• [Activity]: Your answer should be the lines of the data below that contain "يونايتد".

[Data items]
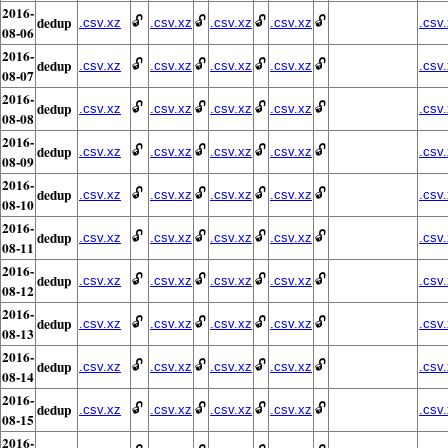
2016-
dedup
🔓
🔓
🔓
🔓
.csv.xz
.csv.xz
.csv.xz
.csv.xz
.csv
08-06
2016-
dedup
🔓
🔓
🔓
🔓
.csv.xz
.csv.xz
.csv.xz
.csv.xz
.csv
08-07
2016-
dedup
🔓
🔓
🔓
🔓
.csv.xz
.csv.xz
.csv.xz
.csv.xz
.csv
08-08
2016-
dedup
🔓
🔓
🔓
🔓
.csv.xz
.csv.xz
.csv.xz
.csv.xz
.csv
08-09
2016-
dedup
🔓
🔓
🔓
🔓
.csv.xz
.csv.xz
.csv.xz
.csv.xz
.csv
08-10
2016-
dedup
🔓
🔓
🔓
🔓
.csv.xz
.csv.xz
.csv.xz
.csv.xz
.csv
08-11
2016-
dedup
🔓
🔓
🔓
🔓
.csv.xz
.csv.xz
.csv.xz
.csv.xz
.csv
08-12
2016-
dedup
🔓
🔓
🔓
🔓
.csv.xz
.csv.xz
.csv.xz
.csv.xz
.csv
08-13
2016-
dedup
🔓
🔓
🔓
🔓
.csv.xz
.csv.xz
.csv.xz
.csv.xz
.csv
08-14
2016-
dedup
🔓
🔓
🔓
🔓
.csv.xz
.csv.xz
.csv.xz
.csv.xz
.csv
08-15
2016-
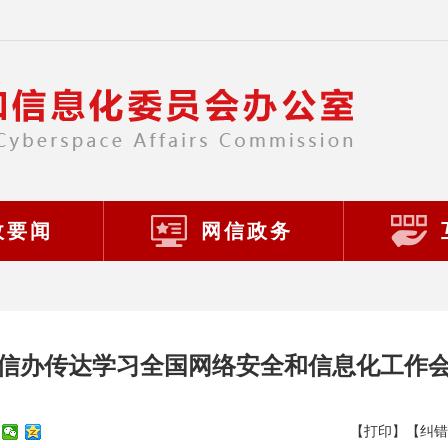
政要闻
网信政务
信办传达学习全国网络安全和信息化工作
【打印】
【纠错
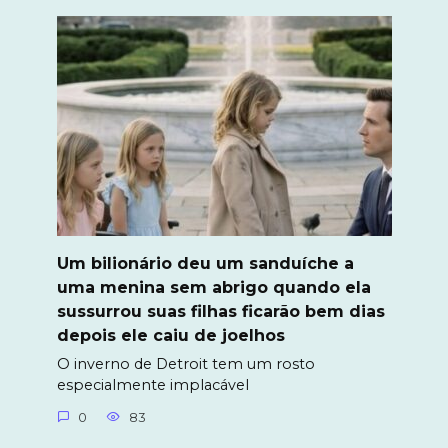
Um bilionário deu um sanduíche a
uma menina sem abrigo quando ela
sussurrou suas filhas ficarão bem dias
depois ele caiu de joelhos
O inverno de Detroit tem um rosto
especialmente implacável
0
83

* * *

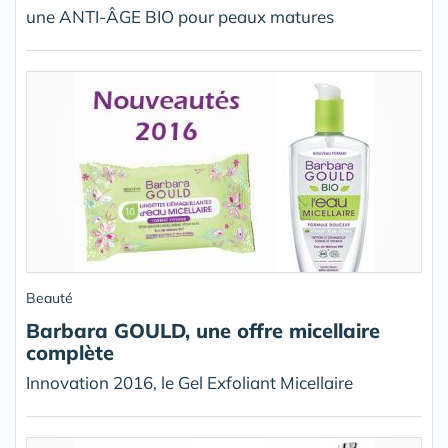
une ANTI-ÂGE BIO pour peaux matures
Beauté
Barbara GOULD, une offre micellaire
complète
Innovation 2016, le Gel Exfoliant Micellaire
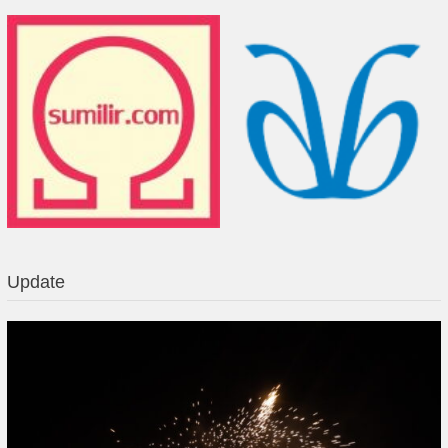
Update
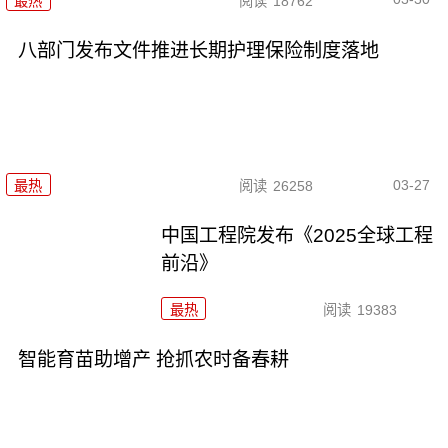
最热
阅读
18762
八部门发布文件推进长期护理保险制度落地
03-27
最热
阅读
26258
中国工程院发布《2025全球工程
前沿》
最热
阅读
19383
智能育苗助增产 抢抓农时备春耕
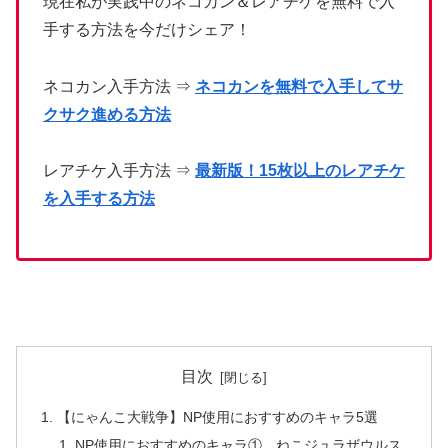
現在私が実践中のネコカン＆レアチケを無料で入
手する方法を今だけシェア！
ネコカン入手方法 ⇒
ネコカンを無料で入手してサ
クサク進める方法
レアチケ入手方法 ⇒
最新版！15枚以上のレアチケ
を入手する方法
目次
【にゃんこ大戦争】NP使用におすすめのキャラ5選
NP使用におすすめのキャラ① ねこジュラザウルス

...

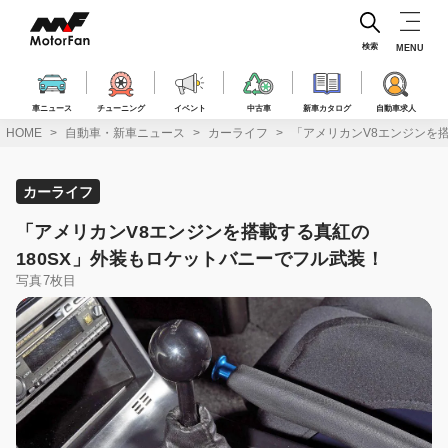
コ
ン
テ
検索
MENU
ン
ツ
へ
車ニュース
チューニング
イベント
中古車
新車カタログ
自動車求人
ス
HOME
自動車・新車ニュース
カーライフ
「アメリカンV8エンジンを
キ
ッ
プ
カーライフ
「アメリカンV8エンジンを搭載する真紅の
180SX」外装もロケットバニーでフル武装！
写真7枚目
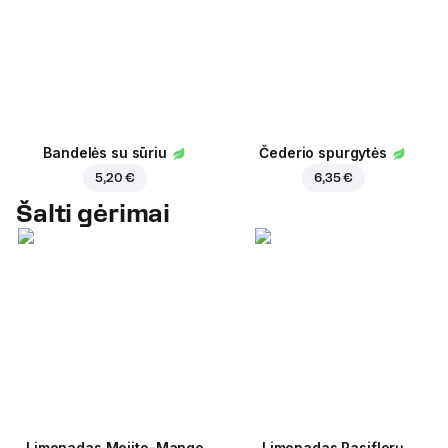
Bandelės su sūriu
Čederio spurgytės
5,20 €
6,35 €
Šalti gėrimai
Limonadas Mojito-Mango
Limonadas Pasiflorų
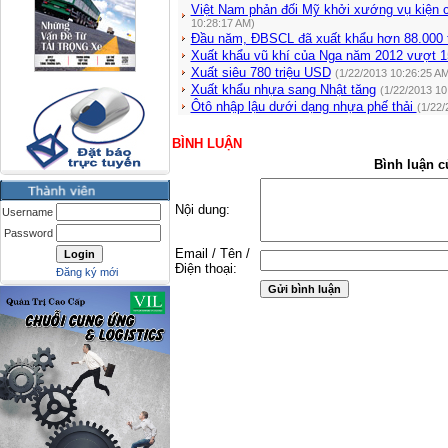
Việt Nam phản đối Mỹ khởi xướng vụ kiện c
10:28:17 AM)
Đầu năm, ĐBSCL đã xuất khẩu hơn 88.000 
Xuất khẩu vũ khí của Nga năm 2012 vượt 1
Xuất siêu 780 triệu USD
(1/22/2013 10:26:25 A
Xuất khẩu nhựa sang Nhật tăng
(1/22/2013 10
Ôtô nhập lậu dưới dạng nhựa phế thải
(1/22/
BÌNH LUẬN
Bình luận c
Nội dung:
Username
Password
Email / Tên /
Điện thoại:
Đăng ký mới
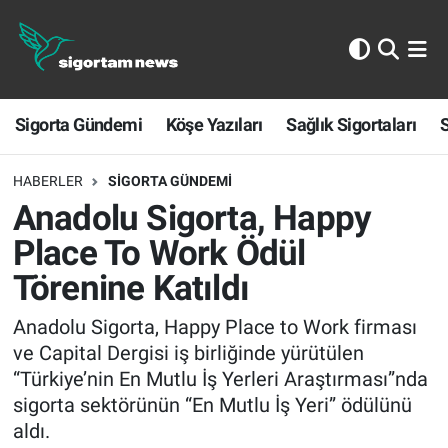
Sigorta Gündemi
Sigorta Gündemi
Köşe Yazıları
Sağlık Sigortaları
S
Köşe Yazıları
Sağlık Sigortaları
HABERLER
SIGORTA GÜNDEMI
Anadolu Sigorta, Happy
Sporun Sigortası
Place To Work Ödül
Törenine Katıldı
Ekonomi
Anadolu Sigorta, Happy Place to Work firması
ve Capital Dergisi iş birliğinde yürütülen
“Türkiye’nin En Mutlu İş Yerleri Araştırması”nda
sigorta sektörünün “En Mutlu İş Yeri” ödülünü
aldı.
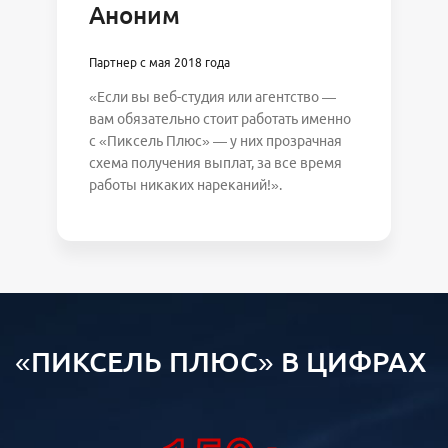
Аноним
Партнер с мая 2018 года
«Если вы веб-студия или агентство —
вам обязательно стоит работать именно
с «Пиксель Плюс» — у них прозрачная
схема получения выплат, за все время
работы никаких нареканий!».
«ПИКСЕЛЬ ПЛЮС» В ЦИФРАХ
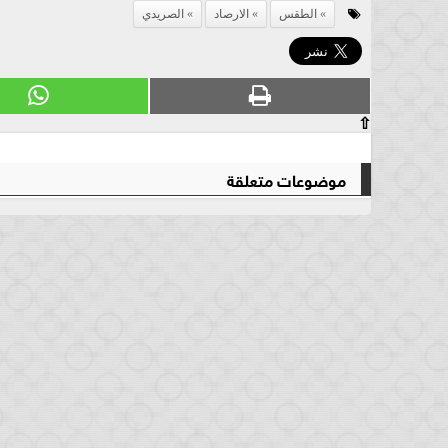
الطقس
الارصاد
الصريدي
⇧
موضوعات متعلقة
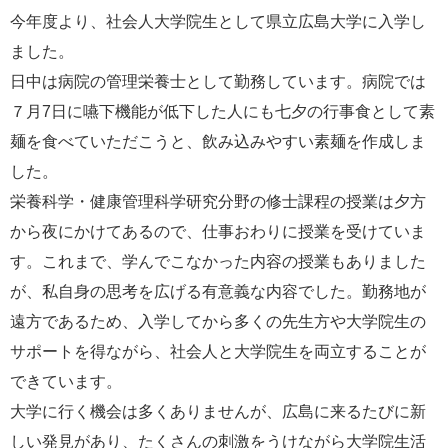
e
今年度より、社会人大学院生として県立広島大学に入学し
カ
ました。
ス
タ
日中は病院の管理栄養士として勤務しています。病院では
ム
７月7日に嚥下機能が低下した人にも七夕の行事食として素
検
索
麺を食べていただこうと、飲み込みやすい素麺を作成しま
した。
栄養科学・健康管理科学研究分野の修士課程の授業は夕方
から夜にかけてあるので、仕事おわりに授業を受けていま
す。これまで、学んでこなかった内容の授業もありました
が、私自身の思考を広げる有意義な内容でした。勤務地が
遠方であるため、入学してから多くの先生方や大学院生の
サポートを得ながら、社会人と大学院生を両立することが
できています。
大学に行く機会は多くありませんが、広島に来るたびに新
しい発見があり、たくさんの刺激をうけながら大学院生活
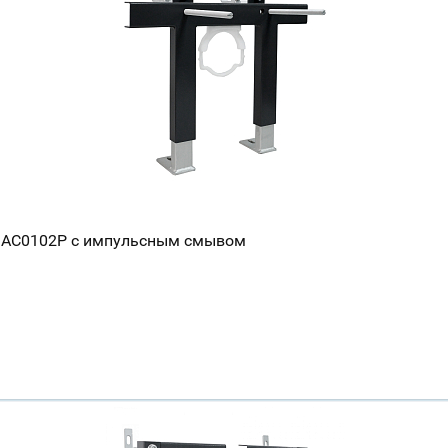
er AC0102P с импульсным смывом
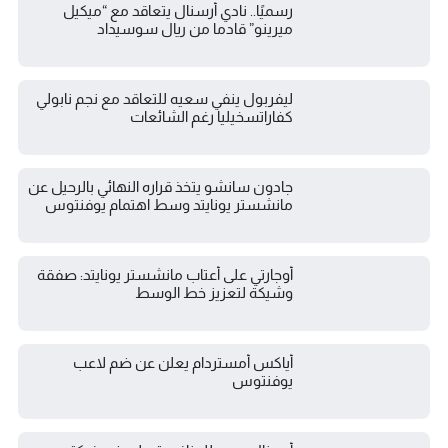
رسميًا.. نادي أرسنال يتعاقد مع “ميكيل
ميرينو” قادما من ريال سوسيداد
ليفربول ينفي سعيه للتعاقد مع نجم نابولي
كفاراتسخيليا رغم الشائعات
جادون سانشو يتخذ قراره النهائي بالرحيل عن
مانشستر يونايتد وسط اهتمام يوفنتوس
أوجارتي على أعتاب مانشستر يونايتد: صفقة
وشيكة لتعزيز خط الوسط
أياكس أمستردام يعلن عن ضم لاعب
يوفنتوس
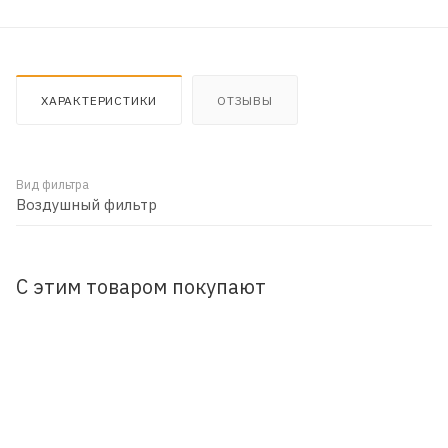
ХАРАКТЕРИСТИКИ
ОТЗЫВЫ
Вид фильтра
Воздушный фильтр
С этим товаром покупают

• [The completed task]:
مانشستر يونايتد وسط اهتمام يوفنتوس
أوجارتي على أعتاب مانشستر يونايتد: صفقة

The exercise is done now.